• Task requirements:
Copy out the listing that follows in its entirety, keeping it exactly the same.

• Dataset excerpts:
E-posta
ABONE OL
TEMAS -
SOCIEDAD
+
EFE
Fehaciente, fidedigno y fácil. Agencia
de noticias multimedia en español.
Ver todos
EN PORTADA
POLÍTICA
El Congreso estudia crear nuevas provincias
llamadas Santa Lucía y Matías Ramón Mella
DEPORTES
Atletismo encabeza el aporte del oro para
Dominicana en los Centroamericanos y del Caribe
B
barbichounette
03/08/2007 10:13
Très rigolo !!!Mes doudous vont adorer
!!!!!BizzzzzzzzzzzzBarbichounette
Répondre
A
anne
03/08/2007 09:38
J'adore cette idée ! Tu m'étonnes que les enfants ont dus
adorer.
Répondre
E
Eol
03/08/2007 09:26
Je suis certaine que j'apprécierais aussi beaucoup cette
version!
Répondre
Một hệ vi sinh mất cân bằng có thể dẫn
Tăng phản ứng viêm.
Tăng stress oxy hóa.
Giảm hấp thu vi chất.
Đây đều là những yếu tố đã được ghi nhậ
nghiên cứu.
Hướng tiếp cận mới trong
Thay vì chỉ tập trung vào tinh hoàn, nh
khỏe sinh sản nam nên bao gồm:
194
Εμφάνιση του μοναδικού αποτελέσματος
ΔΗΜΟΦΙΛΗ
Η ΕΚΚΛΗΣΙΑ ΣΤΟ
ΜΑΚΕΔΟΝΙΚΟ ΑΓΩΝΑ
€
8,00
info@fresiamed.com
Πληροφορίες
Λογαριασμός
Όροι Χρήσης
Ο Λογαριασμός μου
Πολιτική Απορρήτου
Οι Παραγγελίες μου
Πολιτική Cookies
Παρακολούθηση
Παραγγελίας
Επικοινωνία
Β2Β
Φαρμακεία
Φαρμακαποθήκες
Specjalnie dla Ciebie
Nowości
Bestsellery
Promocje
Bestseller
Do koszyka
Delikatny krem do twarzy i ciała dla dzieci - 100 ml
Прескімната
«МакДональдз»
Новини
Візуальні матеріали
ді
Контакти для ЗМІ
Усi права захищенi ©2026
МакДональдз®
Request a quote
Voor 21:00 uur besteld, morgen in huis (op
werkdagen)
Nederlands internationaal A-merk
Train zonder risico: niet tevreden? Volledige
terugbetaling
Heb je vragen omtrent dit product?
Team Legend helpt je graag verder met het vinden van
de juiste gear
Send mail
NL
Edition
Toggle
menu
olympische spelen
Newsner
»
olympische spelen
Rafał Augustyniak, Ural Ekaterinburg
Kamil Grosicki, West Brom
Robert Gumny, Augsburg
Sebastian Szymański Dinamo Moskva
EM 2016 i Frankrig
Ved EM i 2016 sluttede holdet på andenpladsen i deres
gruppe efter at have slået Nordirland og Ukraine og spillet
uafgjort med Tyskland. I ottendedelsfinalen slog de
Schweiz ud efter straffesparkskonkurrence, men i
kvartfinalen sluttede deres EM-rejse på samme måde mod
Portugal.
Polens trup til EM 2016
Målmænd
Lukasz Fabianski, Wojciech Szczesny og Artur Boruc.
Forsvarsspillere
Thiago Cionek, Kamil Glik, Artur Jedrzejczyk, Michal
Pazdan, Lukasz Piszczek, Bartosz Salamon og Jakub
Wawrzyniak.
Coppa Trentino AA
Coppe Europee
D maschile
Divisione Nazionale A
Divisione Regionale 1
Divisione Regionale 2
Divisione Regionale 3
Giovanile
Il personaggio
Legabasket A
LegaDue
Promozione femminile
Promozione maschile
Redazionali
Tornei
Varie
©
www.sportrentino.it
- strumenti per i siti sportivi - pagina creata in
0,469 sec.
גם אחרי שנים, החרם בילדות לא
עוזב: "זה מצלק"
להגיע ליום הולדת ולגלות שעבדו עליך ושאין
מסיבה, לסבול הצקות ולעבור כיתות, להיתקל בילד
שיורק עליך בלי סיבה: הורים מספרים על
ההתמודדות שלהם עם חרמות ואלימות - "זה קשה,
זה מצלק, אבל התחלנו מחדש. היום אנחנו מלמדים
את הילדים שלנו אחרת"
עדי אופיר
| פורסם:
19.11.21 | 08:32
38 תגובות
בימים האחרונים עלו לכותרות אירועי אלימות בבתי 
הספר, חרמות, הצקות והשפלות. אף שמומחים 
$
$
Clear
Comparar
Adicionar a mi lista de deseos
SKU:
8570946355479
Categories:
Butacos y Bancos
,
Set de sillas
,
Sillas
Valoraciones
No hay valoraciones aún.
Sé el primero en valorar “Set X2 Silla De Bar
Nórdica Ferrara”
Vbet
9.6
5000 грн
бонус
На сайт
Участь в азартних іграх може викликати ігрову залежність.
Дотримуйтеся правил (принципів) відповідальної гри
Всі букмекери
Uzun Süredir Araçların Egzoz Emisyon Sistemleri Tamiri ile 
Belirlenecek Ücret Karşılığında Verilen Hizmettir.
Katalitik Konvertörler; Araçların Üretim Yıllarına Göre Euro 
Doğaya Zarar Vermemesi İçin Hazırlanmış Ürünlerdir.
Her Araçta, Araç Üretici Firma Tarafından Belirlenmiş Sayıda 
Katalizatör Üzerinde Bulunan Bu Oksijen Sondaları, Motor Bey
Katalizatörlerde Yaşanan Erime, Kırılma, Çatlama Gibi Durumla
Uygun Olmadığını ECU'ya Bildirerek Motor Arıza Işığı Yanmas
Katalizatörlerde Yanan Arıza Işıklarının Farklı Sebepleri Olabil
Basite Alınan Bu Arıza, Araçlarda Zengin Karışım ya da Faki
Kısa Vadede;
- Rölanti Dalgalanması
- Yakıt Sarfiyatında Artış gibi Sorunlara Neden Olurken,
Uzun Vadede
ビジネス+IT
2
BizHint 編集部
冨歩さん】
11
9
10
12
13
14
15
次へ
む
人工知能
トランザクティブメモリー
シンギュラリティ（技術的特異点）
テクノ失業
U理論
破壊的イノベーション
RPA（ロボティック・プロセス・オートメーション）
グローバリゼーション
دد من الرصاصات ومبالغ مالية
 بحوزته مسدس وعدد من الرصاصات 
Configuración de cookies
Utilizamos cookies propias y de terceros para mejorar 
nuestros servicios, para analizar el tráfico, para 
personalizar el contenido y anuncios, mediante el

• Exercise output:
E-posta
ABONE OL
TEMAS -
SOCIEDAD
+
EFE
Fehaciente, fidedigno y fácil. Agencia
de noticias multimedia en español.
Ver todos
EN PORTADA
POLÍTICA
El Congreso estudia crear nuevas provincias
llamadas Santa Lucía y Matías Ramón Mella
DEPORTES
Atletismo encabeza el aporte del oro para
Dominicana en los Centroamericanos y del Caribe
B
barbichounette
03/08/2007 10:13
Très rigolo !!!Mes doudous vont adorer
!!!!!BizzzzzzzzzzzzBarbichounette
Répondre
A
anne
03/08/2007 09:38
J'adore cette idée ! Tu m'étonnes que les enfants ont dus
adorer.
Répondre
E
Eol
03/08/2007 09:26
Je suis certaine que j'apprécierais aussi beaucoup cette
version!
Répondre
Một hệ vi sinh mất cân bằng có thể dẫn
Tăng phản ứng viêm.
Tăng stress oxy hóa.
Giảm hấp thu vi chất.
Đây đều là những yếu tố đã được ghi nhậ
nghiên cứu.
Hướng tiếp cận mới trong
Thay vì chỉ tập trung vào tinh hoàn, nh
khỏe sinh sản nam nên bao gồm:
194
Εμφάνιση του μοναδικού αποτελέσματος
ΔΗΜΟΦΙΛΗ
Η ΕΚΚΛΗΣΙΑ ΣΤΟ
ΜΑΚΕΔΟΝΙΚΟ ΑΓΩΝΑ
€
8,00
info@fresiamed.com
Πληροφορίες
Λογαριασμός
Όροι Χρήσης
Ο Λογαριασμός μου
Πολιτική Απορρήτου
Οι Παραγγελίες μου
Πολιτική Cookies
Παρακολούθηση
Παραγγελίας
Επικοινωνία
Β2Β
Φαρμακεία
Φαρμακαποθήκες
Specjalnie dla Ciebie
Nowości
Bestsellery
Promocje
Bestseller
Do koszyka
Delikatny krem do twarzy i ciała dla dzieci - 100 ml
Прескімната
«МакДональдз»
Новини
Візуальні матеріали
ді
Контакти для ЗМІ
Усi права захищенi ©2026
МакДональдз®
Request a quote
Voor 21:00 uur besteld, morgen in huis (op
werkdagen)
Nederlands internationaal A-merk
Train zonder risico: niet tevreden? Volledige
terugbetaling
Heb je vragen omtrent dit product?
Team Legend helpt je graag verder met het vinden van
de juiste gear
Send mail
NL
Edition
Toggle
menu
olympische spelen
Newsner
»
olympische spelen
Rafał Augustyniak, Ural Ekaterinburg
Kamil Grosicki, West Brom
Robert Gumny, Augsburg
Sebastian Szymański Dinamo Moskva
EM 2016 i Frankrig
Ved EM i 2016 sluttede holdet på andenpladsen i deres
gruppe efter at have slået Nordirland og Ukraine og spillet
uafgjort med Tyskland. I ottendedelsfinalen slog de
Schweiz ud efter straffesparkskonkurrence, men i
kvartfinalen sluttede deres EM-rejse på samme måde mod
Portugal.
Polens trup til EM 2016
Målmænd
Lukasz Fabianski, Wojciech Szczesny og Artur Boruc.
Forsvarsspillere
Thiago Cionek, Kamil Glik, Artur Jedrzejczyk, Michal
Pazdan, Lukasz Piszczek, Bartosz Salamon og Jakub
Wawrzyniak.
Coppa Trentino AA
Coppe Europee
D maschile
Divisione Nazionale A
Divisione Regionale 1
Divisione Regionale 2
Divisione Regionale 3
Giovanile
Il personaggio
Legabasket A
LegaDue
Promozione femminile
Promozione maschile
Redazionali
Tornei
Varie
©
www.sportrentino.it
- strumenti per i siti sportivi - pagina creata in
0,469 sec.
גם אחרי שנים, החרם בילדות לא
עוזב: "זה מצלק"
להגיע ליום הולדת ולגלות שעבדו עליך ושאין
מסיבה, לסבול הצקות ולעבור כיתות, להיתקל בילד
שיורק עליך בלי סיבה: הורים מספרים על
ההתמודדות שלהם עם חרמות ואלימות - "זה קשה,
זה מצלק, אבל התחלנו מחדש. היום אנחנו מלמדים
את הילדים שלנו אחרת"
עדי אופיר
| פורסם:
19.11.21 | 08:32
38 תגובות
בימים האחרונים עלו לכותרות אירועי אלימות בבתי 
הספר, חרמות, הצקות והשפלות. אף שמומחים 
$
$
Clear
Comparar
Adicionar a mi lista de deseos
SKU:
8570946355479
Categories:
Butacos y Bancos
,
Set de sillas
,
Sillas
Valoraciones
No hay valoraciones aún.
Sé el primero en valorar “Set X2 Silla De Bar
Nórdica Ferrara”
Vbet
9.6
5000 грн
бонус
На сайт
Участь в азартних іграх може викликати ігрову залежність.
Дотримуйтеся правил (принципів) відповідальної гри
Всі букмекери
Uzun Süredir Araçların Egzoz Emisyon Sistemleri Tamiri ile 
Belirlenecek Ücret Karşılığında Verilen Hizmettir.
Katalitik Konvertörler; Araçların Üretim Yıllarına Göre Euro 
Doğaya Zarar Vermemesi İçin Hazırlanmış Ürünlerdir.
Her Araçta, Araç Üretici Firma Tarafından Belirlenmiş Sayıda 
Katalizatör Üzerinde Bulunan Bu Oksijen Sondaları, Motor Bey
Katalizatörlerde Yaşanan Erime, Kırılma, Çatlama Gibi Durumla
Uygun Olmadığını ECU'ya Bildirerek Motor Arıza Işığı Yanmas
Katalizatörlerde Yanan Arıza Işıklarının Farklı Sebepleri Olabil
Basite Alınan Bu Arıza, Araçlarda Zengin Karışım ya da Faki
Kısa Vadede;
- Rölanti Dalgalanması
- Yakıt Sarfiyatında Artış gibi Sorunlara Neden Olurken,
Uzun Vadede
ビジネス+IT
2
BizHint 編集部
冨歩さん】
11
9
10
12
13
14
15
次へ
む
人工知能
トランザクティブメモリー
シンギュラリティ（技術的特異点）
テクノ失業
U理論
破壊的イノベーション
RPA（ロボティック・プロセス・オートメーション）
グローバリゼーション
دد من الرصاصات ومبالغ مالية
 بحوزته مسدس وعدد من الرصاصات 
Configuración de cookies
Utilizamos cookies propias y de terceros para mejorar 
nuestros servicios, para analizar el tráfico, para 
personalizar el contenido y anuncios, mediante el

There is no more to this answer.